Esse tormento da coroação foi por si dolorisíssimo e foi também o
mais longo entre os sofrimentos que lhe infligiram até à sua
morte e cada vez que se tocava ou na coroa ou na cabeça se renovavam as
horrendas dores.
Ah, espinhos ingratos, que fazeis? assim atormentais o vosso Criador? Mas que espinhos? Minha alma, foste tu que com teus
maus pensamentos consentidos feriste a cabeça de teu Senhor. Meu
caro Jesus, vós sois o rei do céu, mas estais reduzido a rei de
opróbrios e de dores. Eis a que estado vos reduziu o amor por vossas
ovelhas. Ó meu Deus, eu vos amo, mas enquanto vivo estou em perigo de
abandonar-vos e negar-vos o meu amor, como fiz até agora. Meu Jesus, se sabeis que eu vos ofenderei de novo, fazei que morra
agora, que espero estar em vossa graça. Oh! não permitais que eu torne
a perder-vos: por minhas culpas bem mereceria essa desgraça, mas vós seguramente não merecereis que vos abandone novamente. Não, meu Jesus, não quero perder-vos de novo.

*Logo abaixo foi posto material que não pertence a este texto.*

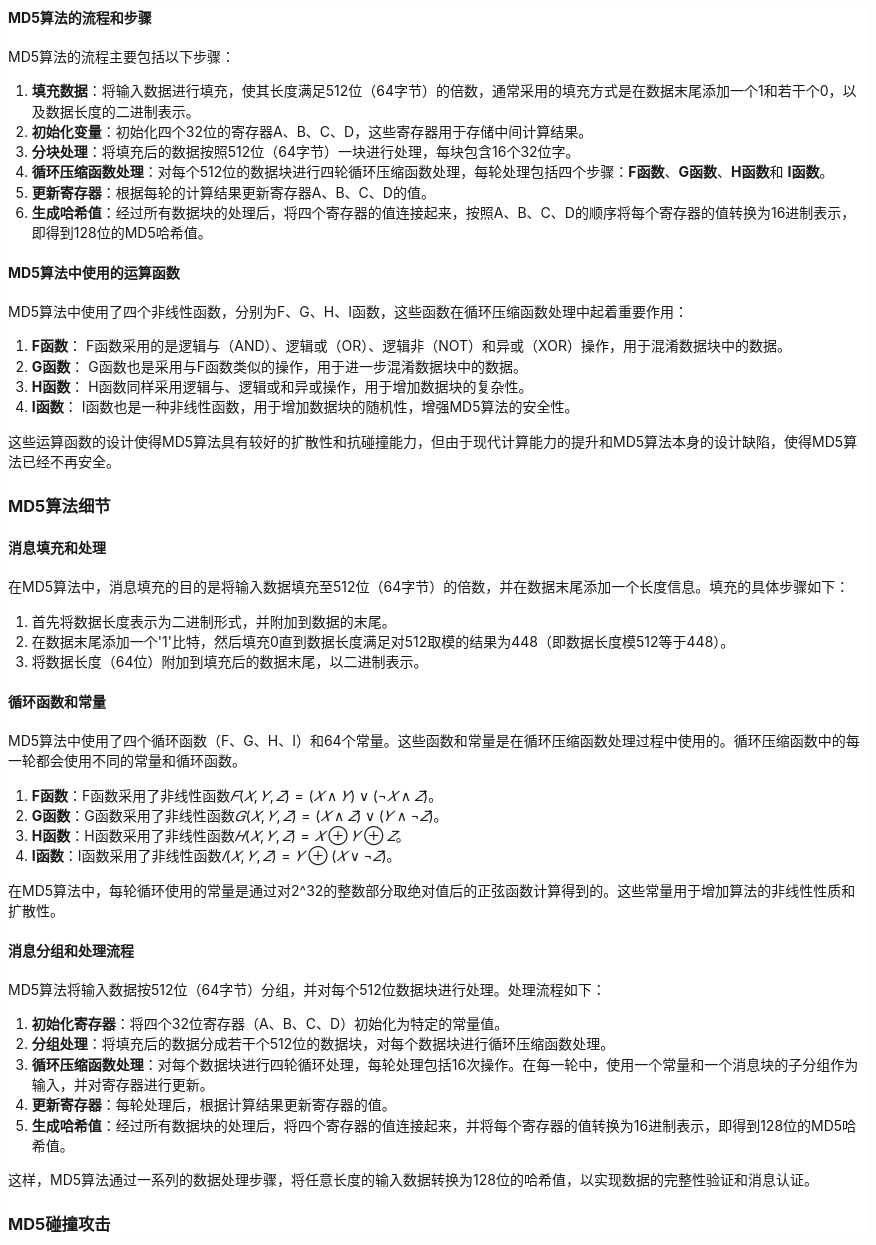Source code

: #### MD5算法的流程和步骤

MD5算法的流程主要包括以下步骤：

1. **填充数据**：将输入数据进行填充，使其长度满足512位（64字节）的倍数，通常采用的填充方式是在数据末尾添加一个1和若干个0，以及数据长度的二进制表示。
2. **初始化变量**：初始化四个32位的寄存器A、B、C、D，这些寄存器用于存储中间计算结果。
3. **分块处理**：将填充后的数据按照512位（64字节）一块进行处理，每块包含16个32位字。
4. **循环压缩函数处理**：对每个512位的数据块进行四轮循环压缩函数处理，每轮处理包括四个步骤：**F函数**、**G函数**、**H函数**和
   **I函数**。
5. **更新寄存器**：根据每轮的计算结果更新寄存器A、B、C、D的值。
6. **生成哈希值**：经过所有数据块的处理后，将四个寄存器的值连接起来，按照A、B、C、D的顺序将每个寄存器的值转换为16进制表示，即得到128位的MD5哈希值。

#### MD5算法中使用的运算函数

MD5算法中使用了四个非线性函数，分别为F、G、H、I函数，这些函数在循环压缩函数处理中起着重要作用：

1. **F函数**： F函数采用的是逻辑与（AND）、逻辑或（OR）、逻辑非（NOT）和异或（XOR）操作，用于混淆数据块中的数据。
2. **G函数**： G函数也是采用与F函数类似的操作，用于进一步混淆数据块中的数据。
3. **H函数**： H函数同样采用逻辑与、逻辑或和异或操作，用于增加数据块的复杂性。
4. **I函数**： I函数也是一种非线性函数，用于增加数据块的随机性，增强MD5算法的安全性。

这些运算函数的设计使得MD5算法具有较好的扩散性和抗碰撞能力，但由于现代计算能力的提升和MD5算法本身的设计缺陷，使得MD5算法已经不再安全。

### MD5算法细节

#### 消息填充和处理

在MD5算法中，消息填充的目的是将输入数据填充至512位（64字节）的倍数，并在数据末尾添加一个长度信息。填充的具体步骤如下：

1. 首先将数据长度表示为二进制形式，并附加到数据的末尾。
2. 在数据末尾添加一个'1'比特，然后填充0直到数据长度满足对512取模的结果为448（即数据长度模512等于448）。
3. 将数据长度（64位）附加到填充后的数据末尾，以二进制表示。

#### 循环函数和常量

MD5算法中使用了四个循环函数（F、G、H、I）和64个常量。这些函数和常量是在循环压缩函数处理过程中使用的。循环压缩函数中的每一轮都会使用不同的常量和循环函数。

1. **F函数**：F函数采用了非线性函数$𝐹(𝑋,𝑌,𝑍)=(𝑋∧𝑌)∨(¬𝑋∧𝑍)$。
2. **G函数**：G函数采用了非线性函数$𝐺(𝑋,𝑌,𝑍)=(𝑋∧𝑍)∨(𝑌∧¬𝑍)$。
3. **H函数**：H函数采用了非线性函数$𝐻(𝑋,𝑌,𝑍)=𝑋⊕𝑌⊕𝑍$。
4. **I函数**：I函数采用了非线性函数$𝐼(𝑋,𝑌,𝑍)=𝑌⊕(𝑋∨¬𝑍)$。

在MD5算法中，每轮循环使用的常量是通过对2^32的整数部分取绝对值后的正弦函数计算得到的。这些常量用于增加算法的非线性性质和扩散性。

#### 消息分组和处理流程

MD5算法将输入数据按512位（64字节）分组，并对每个512位数据块进行处理。处理流程如下：

1. **初始化寄存器**：将四个32位寄存器（A、B、C、D）初始化为特定的常量值。
2. **分组处理**：将填充后的数据分成若干个512位的数据块，对每个数据块进行循环压缩函数处理。
3. **循环压缩函数处理**：对每个数据块进行四轮循环处理，每轮处理包括16次操作。在每一轮中，使用一个常量和一个消息块的子分组作为输入，并对寄存器进行更新。
4. **更新寄存器**：每轮处理后，根据计算结果更新寄存器的值。
5. **生成哈希值**：经过所有数据块的处理后，将四个寄存器的值连接起来，并将每个寄存器的值转换为16进制表示，即得到128位的MD5哈希值。

这样，MD5算法通过一系列的数据处理步骤，将任意长度的输入数据转换为128位的哈希值，以实现数据的完整性验证和消息认证。

### MD5碰撞攻击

2. Aquela chusma indigna, não satisfeita com ter coroado tão
barbaramente a Jesus Cristo, quer motejar dele e multiplicar as afrontas e os ultrajes. Ajoelham-se por isso diante dele e, zombando,
saúdam-no: Ave, rei dos judeus; cospem-lhe na face, dão-lhe
bofetadas e o insultam com gritos e risadas de desprezo. (Mt 27,39; Jo
19,3). Ah, meu Senhor, a que estado estais reduzido? Se alguém passasse
por ali e visse esse homem assim deformado, coberto com esse
trapo de púrpura, com aquele cetro na mão, aquela coroa na cabeça e
tão escarnecido e maltratado por aquela gentalha, por quem o
tomaria senão pelo homem mais infame e celerado do mundo? Eis, pois,
o Filho de Deus feito o ludíbrio de Jerusalém. Ah, meu Jesus, se contemplo externamente o vosso corpo, nada mais vejo senão chagas e sangue. Se entro no vosso coração,
não encontro senão amarguras e angústias que vos fazem sofrer
agonias. Ah, meu Deus, quem poderia humilhar-se a sofrer tanto por
suas criaturas, senão vós, que sois uma bondade infinita? Mas,
porque sois Deus, amais como Deus. Essas chagas que em vós vejo são provas do amor que me tendes. Oh! se todos os homens vos
contemplassem no estado de dor e vitupério em que um dia fostes visto por toda a Jerusalém, quem poderia deixar de ser presa de vosso
amor? Senhor, eu vos amo e me dou todo a vós: eis aqui meu sangue,
minha vida, tudo eu vos ofereço: eis-me pronto a padecer e morrer
como vos aprouver. E como poderia negar-vos alguma coisa, se vós
me não negastes nem o vosso sangue nem vossa vida? Aceitai o
sacrifício que vos faz de si mesmo um mísero pecador, que agora vos ama de todo o seu coração.
3. Depois de reconduzido a Pilatos, Jesus foi mostrado por
este ao povo com as palavras: “Eis aqui o homem” (Jo 19,5).
Queria dizer: Eis o homem que trouxestes ao meu tribunal, acusando-o de
ter pretendido fazer-se rei; eis que esse temor desapareceu; pois, como
vedes, o reduzistes a tal estado que pouco poderá viver. Deixai-o,
portanto, morrer em sua casa, e não me obrigueis a condenar um
inocente. Os judeus, porém, mais enfurecidos, gritaram loucamente:
“Seu sangue caia sobre nós” (Mt 27,25) e depois: Que seja
crucificado. Tira-o, tira-o, crucifica-o! (Jo 19,25). Como Pilatos
mostrava do balcão Jesus ao povo, assim também o eterno Pai do céu apontava-nos seu Filho, dizendo-nos igualmente: Eis aí o homem que eu vos
prometi para vosso redentor e tão suspirado por vós: esse é o meu
único Filho, que eu amo como a mim mesmo. Ei-lo tornado por vosso
amor o homem mais cheio de dores e mais desprezado entre todos os homens. Contemplai-o e amai-o. Ah, meu Deus, eu contemplo esse vosso Filho e o amo, mas contemplai-o também e, pelo merecimento de suas dores e
desprezos, perdoai-me todas as ofensas que eu vos tenho feito. O sangue desse Deus, que é vosso Filho, caia sobre nossas almas e nos
obtenha a vossa misericórdia. Eu me arrependo, ó bondade infinita,
de vos ter ofendido e me arrependo de todo o coração.
Conheceis, porém, a minha fraqueza: ajudai-me, Senhor, tende piedade de mim. Maria, minha esperança, rogai a Jesus por mim.